When she stumbled upon this company she fell in love with it. She signed up for the newsletter, followed them on Twitter, liked them on Facebook, and signed up for the text messages to come to her phone.  She loved the company but knew nothing about it or anyone who worked there.  She continued to look for a job, but nothing was coming up.  She was starting to lose hope.  One day she sat down and in exhaustion began to pray, “God, this is up to you.  You have to be a part of this, I’ll do my part, but I need you to be part of this.”  Fifteen minutes after she prayed her phone begins buzzing with notifications from twitter, Facebook, email, etc. and this company is hiring!  They are hiring for someone who the exact same job she currently has at the large corporation!

She applies for the job, and begins the waiting game. At one point in the waiting process she received an email from the company she is hoping to work for, and someone messed up instead of blind copying everyone in the email, they simply copied everyone, so everyone applying for the job saw the other people applying for the job.  Obviously, she began to Facebook, and search online, at her competition.  She learned that amidst the plethora of people applying for this job, plenty of them went to better universities, ones that play in the Ivy League athletics conference.  She began the waiting game.  Finally, to her delight, she got an offer.

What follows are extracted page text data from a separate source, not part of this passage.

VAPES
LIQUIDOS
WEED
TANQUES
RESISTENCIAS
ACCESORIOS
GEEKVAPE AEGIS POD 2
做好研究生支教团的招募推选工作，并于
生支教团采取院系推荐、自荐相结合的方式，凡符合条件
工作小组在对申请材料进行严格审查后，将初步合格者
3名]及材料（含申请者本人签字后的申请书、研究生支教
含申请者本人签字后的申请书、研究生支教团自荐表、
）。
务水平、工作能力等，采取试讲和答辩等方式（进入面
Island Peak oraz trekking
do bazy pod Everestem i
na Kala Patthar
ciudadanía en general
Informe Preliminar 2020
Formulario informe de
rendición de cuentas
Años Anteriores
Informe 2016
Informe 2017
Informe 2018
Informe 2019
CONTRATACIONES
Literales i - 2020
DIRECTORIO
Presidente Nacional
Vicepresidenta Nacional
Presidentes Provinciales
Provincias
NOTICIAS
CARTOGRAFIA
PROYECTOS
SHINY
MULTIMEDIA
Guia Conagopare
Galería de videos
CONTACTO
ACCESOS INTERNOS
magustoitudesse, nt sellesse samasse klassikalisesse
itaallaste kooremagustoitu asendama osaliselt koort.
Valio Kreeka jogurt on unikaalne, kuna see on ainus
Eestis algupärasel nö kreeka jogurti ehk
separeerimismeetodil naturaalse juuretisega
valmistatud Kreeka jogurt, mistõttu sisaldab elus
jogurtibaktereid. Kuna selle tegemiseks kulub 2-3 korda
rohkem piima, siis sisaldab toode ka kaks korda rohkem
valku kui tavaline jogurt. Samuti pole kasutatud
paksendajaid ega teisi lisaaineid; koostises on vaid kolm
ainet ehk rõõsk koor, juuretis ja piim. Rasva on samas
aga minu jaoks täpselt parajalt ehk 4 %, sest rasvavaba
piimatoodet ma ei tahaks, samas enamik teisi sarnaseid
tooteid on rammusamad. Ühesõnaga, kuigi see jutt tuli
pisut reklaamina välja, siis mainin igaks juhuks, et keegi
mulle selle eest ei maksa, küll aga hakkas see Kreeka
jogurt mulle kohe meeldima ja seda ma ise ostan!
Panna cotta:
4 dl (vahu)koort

The pay was for much less. She learned that the company she was applying for only had two employees.  She took a risk and accepted the position.  She said it was hard to explain to others, but the decision was not hard.  Now, after she accepted, the decision got much more difficult.  She said there were days and weeks when she thought, “I don’t know if this is going to work, or if we are going to be able to move forward….”  But she stayed.

When I asked her, “What captivated you about this company?” she said, “At the large corporation I was spending millions of dollars of the company’s money without any understanding about the production of the product. Working for the company felt like a rat race with no grace and I knew there were fifty people waiting for my job if I messed up.  At FashionABLE they took the business structure that felt empty, and made it incredibly high impact, and it is full of meaning, and the product is beautiful.  The business structure works to make lives better, not consumers poorer.  We are not asking the question, “How do we use them to spend money on this?”  We are asking, “How do we use the money coming in, in a faithful way?”

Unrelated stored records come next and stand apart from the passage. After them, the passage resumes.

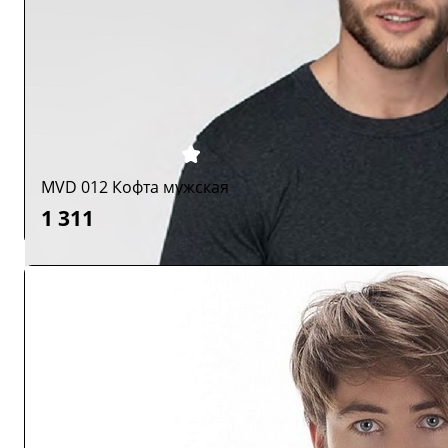
MVD 012 Кофта мужская
1 311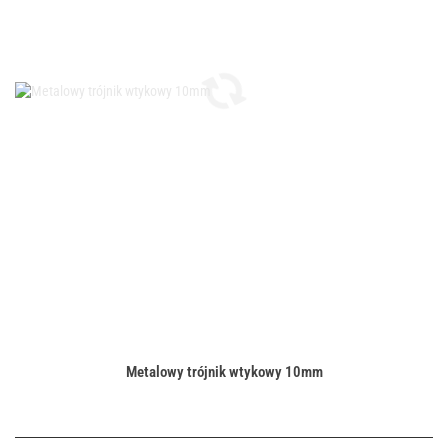
Metalowy trójnik wtykowy 10mm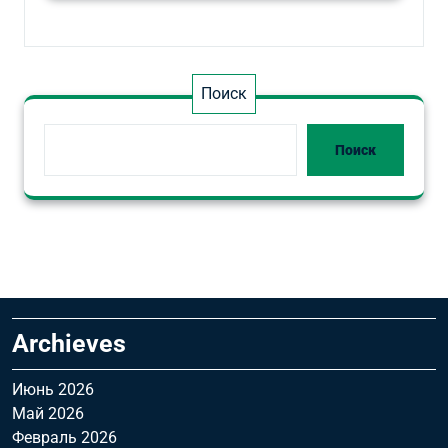
Поиск
Поиск
Archieves
Июнь 2026
Май 2026
Февраль 2026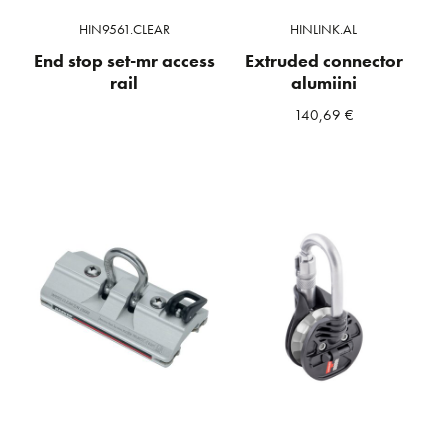
HIN9561.CLEAR
HINLINK.AL
End stop set-mr access
Extruded connector
rail
alumiini
140,69
€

When the kingdom of God drew near, she couldn’t help but respond, she was captivated. There were times where she had to remember why she ever would have said yes in the first place.  But when she began working for the company, a company that was her and two other people, she knew this model and these people had gotten it right.  That company now employees over fifty people in their Nashville office, and they have over ten international partners, that employee over three hundred people.  When she started working for this company, she thought, this must be it!  Because that is what the kingdom of God is about.

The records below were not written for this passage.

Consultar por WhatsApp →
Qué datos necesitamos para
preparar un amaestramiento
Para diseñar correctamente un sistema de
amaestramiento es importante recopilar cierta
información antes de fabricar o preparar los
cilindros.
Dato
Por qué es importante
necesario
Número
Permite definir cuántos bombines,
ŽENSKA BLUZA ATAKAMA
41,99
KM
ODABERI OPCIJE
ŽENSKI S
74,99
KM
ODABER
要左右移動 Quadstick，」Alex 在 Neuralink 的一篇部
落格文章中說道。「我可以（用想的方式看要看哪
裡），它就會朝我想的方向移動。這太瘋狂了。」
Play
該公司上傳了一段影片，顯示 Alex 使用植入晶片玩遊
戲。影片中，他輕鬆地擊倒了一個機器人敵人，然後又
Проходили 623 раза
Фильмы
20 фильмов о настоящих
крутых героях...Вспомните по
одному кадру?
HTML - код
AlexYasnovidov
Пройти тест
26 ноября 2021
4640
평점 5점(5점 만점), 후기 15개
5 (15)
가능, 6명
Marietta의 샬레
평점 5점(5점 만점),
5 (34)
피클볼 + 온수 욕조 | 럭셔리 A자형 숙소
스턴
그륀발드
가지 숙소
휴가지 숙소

            If you follow Jesus, why?  What experiences have you had with the kingdom of God?  When were you captivated by the call to follow Jesus?  If you do not follow Jesus, what would it take for you to turn towards Jesus, believe, drop your nets and follow?  Whether you follow Jesus, or not, when the Kingdom of God draws near, I pray you respond with the same urgency that the disciples and my friend has. When the kingdom of God draws near, and we can participate in God’s work through the positive impact on people’s lives, may we respond with urgency, drop our nets, and immediately, follow his call.